Have you ever been to a sporting event of any kind and not been harassed by ticket scalpers? It doesn’t happen anymore. What with the crappy economy, the employment crunch, and the fact that lazy people simply don’t want to work, professional ticket scalping is at an all-time high.
Which is why one ticket scalper wants you to respect his profession for what it is: a profession. Sort of. Okay, not really. So it basically borders on panhandling, but whatever.
Anyways, this dude Will Anderson is one of those guys you see outside Mariners games with the laminated “I NEED TICKETS” sign. You know which sign I’m talking about. The one that screams, “I only need your tickets so I can resell them to a family for twice as much as I paid you for them.” That one.
It seems that Anderson has had a few scrapes with the law that were, according to Seattle’s legal code, unjust. In turn, he is suing the city of Seattle for infringing upon his constitutional rights. You can read about it here.
Here’s the thing about Anderson. Legally, he’s in the right. He’s performing a service that is upheld by the municipal law and he should not be subject to scrutiny by law enforcement agents because of that very fact. Based on those grounds alone, he has a right to file a lawsuit against the city.
That said, I hope he gets crushed in court.
Having been to a number of sporting events all around the city of Seattle, I’ve frequently come in contact with the lowlifes that consider themselves “professional scalpers.” At their very best, these guys are nuisances. They holler at you for tickets, ask if you want to buy tickets, ask if you want to sell tickets, holler, holler, holler. They ride around on bicycles and ding-ding their bells, shouting and screaming about tickets as they go.
At their worst, they are borderline criminals. They fight with each other for territory (not unlike prostitutes on a street corner) and endanger innocent bystanders who wish only to go to a game. They confront and display aggressive behavior towards the general public, often saying inappropriate things and disrupting the general feel-good vibe that you’d expect at a sporting event.
On top of all that, their actions as middle men indirectly raise ticket prices and create an unfair market for ticket sales to exist in.
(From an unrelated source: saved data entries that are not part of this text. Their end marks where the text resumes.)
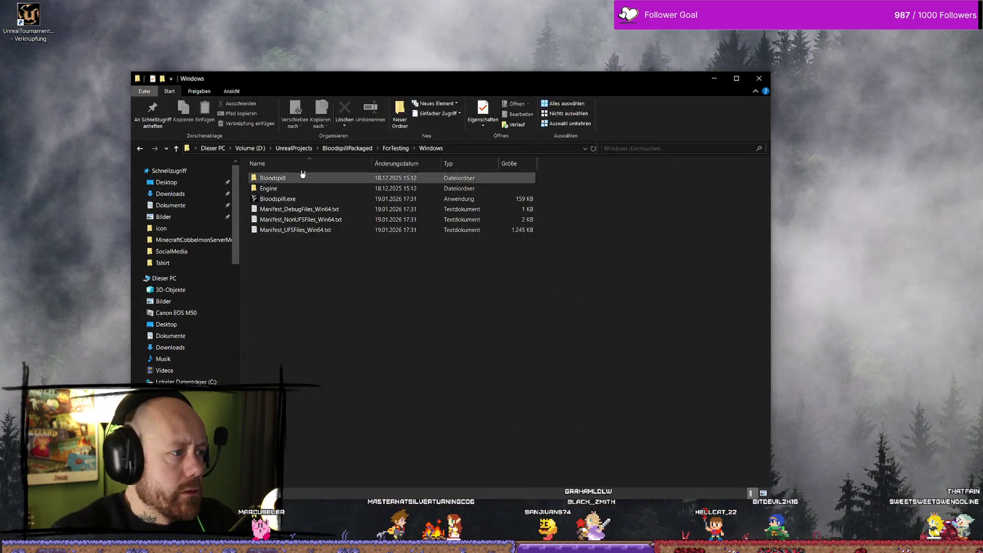
pyautogui.click(299, 200)
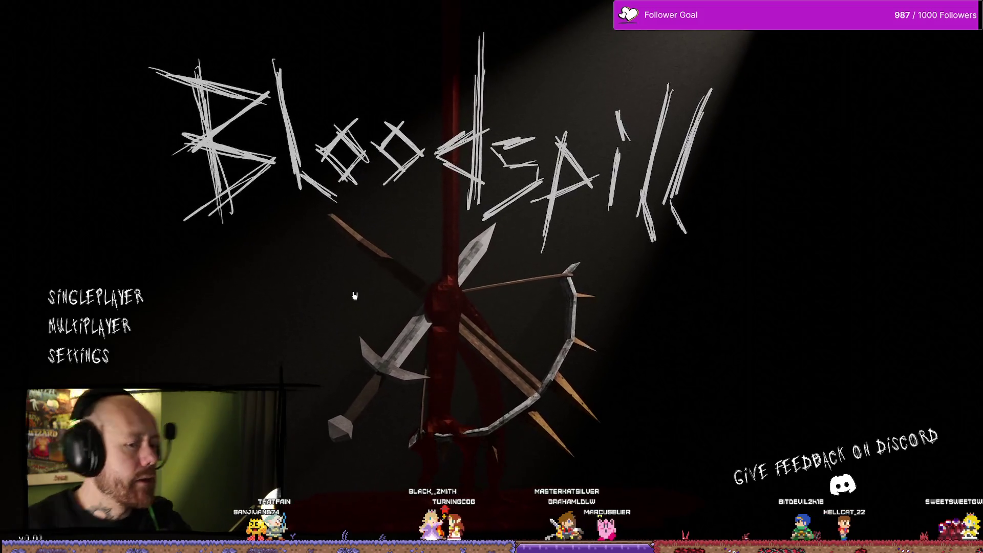
# Step: Choose Singleplayer, start the Ruined Village deathmatch against 3 bots, and deploy with the crossbow loadout
pyautogui.click(96, 297)
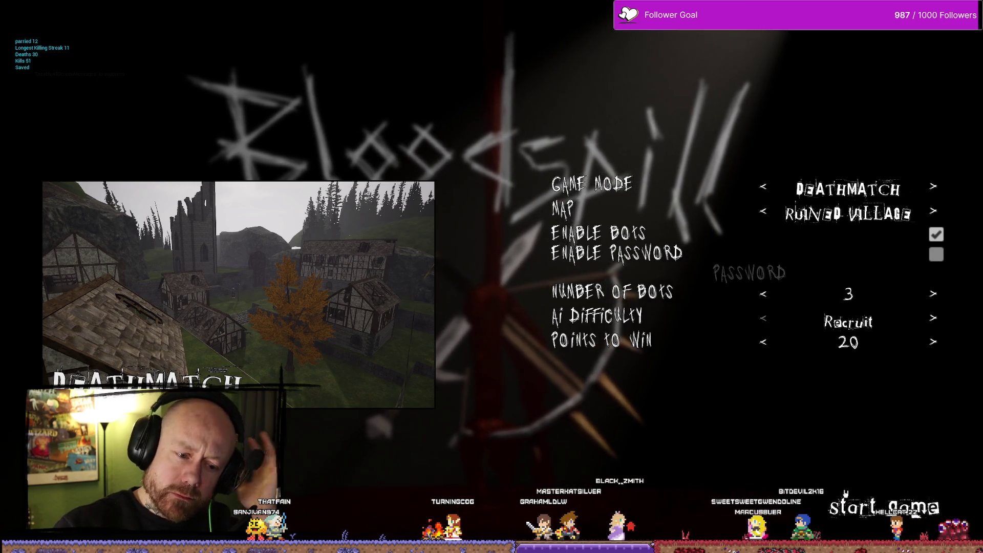
pyautogui.click(845, 494)
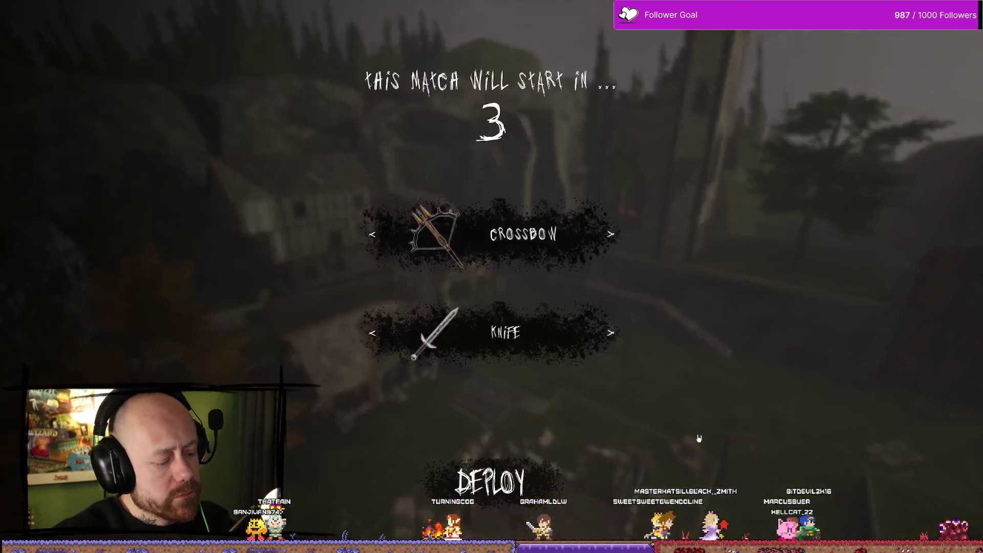
pyautogui.click(490, 481)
Think of it this way. Let’s say you buy a ticket for $50 and then realize you can’t use it. So you take it down to the game and attempt to sell that ticket for face value. Only you can’t find a buyer willing to actually use that ticket (since they are detained by all the scalpers beforehand) and are instead forced to sell your ticket to a scalper for a mere $20. The scalper, then, turns around and sells your ticket to an eager buyer for $75 shortly before game time.
By including the scalpers as middle men in our negotiations, we’ve added a third party that essentially drives up the value of the ticket. Had we used our ticket, only the face value (in this case $50) would have been spent on the actual seat tied to that stub.
Had we sold our ticket direct to a buyer intending to use it for admission, we would have received $50 for it, or face value, which is what we were seeking when we tried to sell the ticket in the first place. In total, that would have been $100 spent on a $50 seat.
But by adding the middle man, the scalper, we added an extra $45 to that $100 value, $20 for our selling the ticket to him, and another $25 which he was able to get out of the eager buyer. That means $145 ended up being spent on a $50 seat. With supply being low and demand being that high, this essentially drives up the price of tickets for all buyers, and we have scalpers to blame.
So maybe we should sue you, Will Anderson, for driving up our cost of admission to the sporting events we all love to attend. We could get Hugh Millen to do our research and see how much you owe us.